A handful of collaborative pieces here speak of their deep communion. In a piece by Aupilardjuk, a small figure holding a seal oil lamp seems to grow from the wrist of a distinctly Boyle-like hand; Sugluk, after the cult legend Inuit garage rock band of the same name, is a joint effort between Kurok and Boyle, of a spindly fingered open palm with a seal emerging from the wrist, faces growing at its fingertips.
But one more than any other converges sensibilities and brings Earthlings closest to the cosmic communion at which it aims. It’s called Face Forward, a seated, distinctly Boyleian figure, with its stick-like limbs poking out from a sack dress of brightly coloured herringbones. On its shoulders and where its hands should be are heads, serene and wide-eyed, with that distinct smokefired surface, like things found at the ends of the Earth.
It’s a joint effort between Boyle and Aupilardjuk, a collision of assumed opposites that nonetheless mesh in revealing harmony. It is the icon at Earthlings’ spiritual core.
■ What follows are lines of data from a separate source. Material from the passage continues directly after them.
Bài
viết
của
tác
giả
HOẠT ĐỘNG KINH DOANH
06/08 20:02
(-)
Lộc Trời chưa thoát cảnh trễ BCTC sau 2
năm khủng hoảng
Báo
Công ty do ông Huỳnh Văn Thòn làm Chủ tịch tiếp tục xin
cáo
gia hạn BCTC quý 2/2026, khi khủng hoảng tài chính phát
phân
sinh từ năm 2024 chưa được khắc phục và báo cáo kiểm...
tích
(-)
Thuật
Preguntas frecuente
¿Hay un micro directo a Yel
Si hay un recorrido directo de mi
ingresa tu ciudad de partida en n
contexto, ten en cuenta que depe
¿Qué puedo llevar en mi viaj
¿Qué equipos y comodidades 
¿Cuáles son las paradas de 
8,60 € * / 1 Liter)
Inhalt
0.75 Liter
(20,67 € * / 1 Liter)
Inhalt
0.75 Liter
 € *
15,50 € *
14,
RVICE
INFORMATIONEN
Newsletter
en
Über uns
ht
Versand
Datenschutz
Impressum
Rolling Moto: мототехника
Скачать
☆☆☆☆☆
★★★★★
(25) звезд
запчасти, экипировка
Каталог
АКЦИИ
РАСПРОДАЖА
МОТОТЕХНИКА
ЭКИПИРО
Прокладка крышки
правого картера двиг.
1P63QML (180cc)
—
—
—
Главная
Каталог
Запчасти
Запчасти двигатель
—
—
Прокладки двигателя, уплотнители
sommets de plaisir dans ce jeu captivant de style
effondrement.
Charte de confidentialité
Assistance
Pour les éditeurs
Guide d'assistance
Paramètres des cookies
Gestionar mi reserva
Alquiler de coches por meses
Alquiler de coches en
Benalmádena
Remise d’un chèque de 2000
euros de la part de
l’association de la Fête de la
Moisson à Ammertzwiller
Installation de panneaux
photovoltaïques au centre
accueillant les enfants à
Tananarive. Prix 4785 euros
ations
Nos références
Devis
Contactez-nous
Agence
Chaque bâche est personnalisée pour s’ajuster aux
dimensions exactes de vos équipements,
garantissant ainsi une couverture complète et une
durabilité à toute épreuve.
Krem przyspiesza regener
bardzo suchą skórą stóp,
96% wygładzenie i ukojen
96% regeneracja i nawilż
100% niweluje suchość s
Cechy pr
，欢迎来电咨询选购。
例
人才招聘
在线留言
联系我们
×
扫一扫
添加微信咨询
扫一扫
“There’s something universal about making works like these,” Boyle says. “It’s powerful; I don’t believe there’s anybody in the world who could see it and not be affected by it. It’s only when you apply labels that things get reduced and divided.” Earthlings continues at the Doris McCarthy Gallery at U of T’s Scarborough campus, 1265 Military Trail, until Jan. 27. Barrel-firing workshops with Boyle and Aupilardjuk will take place Jan. 13, 27 and 28. See utsc.utoronto.ca.